Aaron Ausland recently noted the surprising inverse relationship between unemployment and volunteering-that as unemployment rises, volunteerism rates go down. He stated that the number of volunteers in America dropped by 600,000 from last year, bringing the national volunteering rate down by a half a percentage point, to 26.3%. While it could seem logical to assume unemployed people have more spare time and would more likely fill that time with volunteering, the opposite appears true.
Overall, we were surprised to see the downward overall trend in volunteering (broadly defined). It makes me ask: which primary demographic is volunteering less? In our work with year long service volunteer programs, millenials seem to be bucking this trend. We're still hearing from service organizations that record numbers of young adults are applying to serve (JVC-Northwest, for example, had a 50% increase in applicants).
Unfortunately, Congress recently took the wind out of these sails, which threatens the quantity and quality of service volunteerism. Congress made drastic cuts to AmeriCorps ($22.5 million in cuts to AmeriCorps Education Awards). Catholic Volunteer Network, which has 1300 AmeriCorps- funded volunteers at 900 sites, is facing a $5 million gap from the cuts. See article on CVN. In spite of debt and budget challenges, prioritizing funding for young adult service volunteerism has critical economic and social implications.
In a report on unemployment I heard on NPR last week, young adults 25 and under have an unemployment rate near 17%. Reihan Salam, a policy advisor at e21 (an economics think-tank) was saying how much this statistic particularly hurts the economy in the long run. Getting a good job early, to build skills and move up into better paying jobs, ultimately builds a stronger economy and leads to more revenue into the tax system. Instead, many young adults are being stalled out of the starting gate, or starting in the "loser's bracket," and our economy will never fully catch up. Cutting AmeriCorps funding kicks this younger generation when it's already down, when it should be offering an essential way to build marketable skills while promoting civic engagement and fostering commitment to the common good-not to mention meeting real needs in our struggling communities.
════════
SET OF TASKS »
A) In the passage on volunteering and unemployment, what funding gap does Catholic Volunteer Network face because of the AmeriCorps cuts?
B) Continue the passage on volunteering and unemployment, picking up after its last sentence.

(Recorded data)
════════
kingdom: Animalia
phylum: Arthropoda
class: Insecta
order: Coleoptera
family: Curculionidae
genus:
════════
YOUR WRITTEN ANSWERS »
A) A $5 million gap.

B)
Under-funding AmeriCorps is one sure way to speed the decline of current volunteering and depress future numbers. Squeezing service volunteer organizations threatens not only the quantity of volunteers, but also the ability of organizations to provide quality service volunteer care (including proper training and debriefing).
At a 50th anniversary event for the Peace Corps, I heard National Director Aaron S. Williams say that, more than ANY other program we have, Peace Corps volunteers (and I would say AmeriCorps volunteers too) represent our highest ideals and values as a nation.
We are in a challenging economic climate that disproportionately affects opportunities for young adults. Whether motivated by economics, idealism, or common sense, shouldn't we be investing in young adult service programs, rather than cutting them?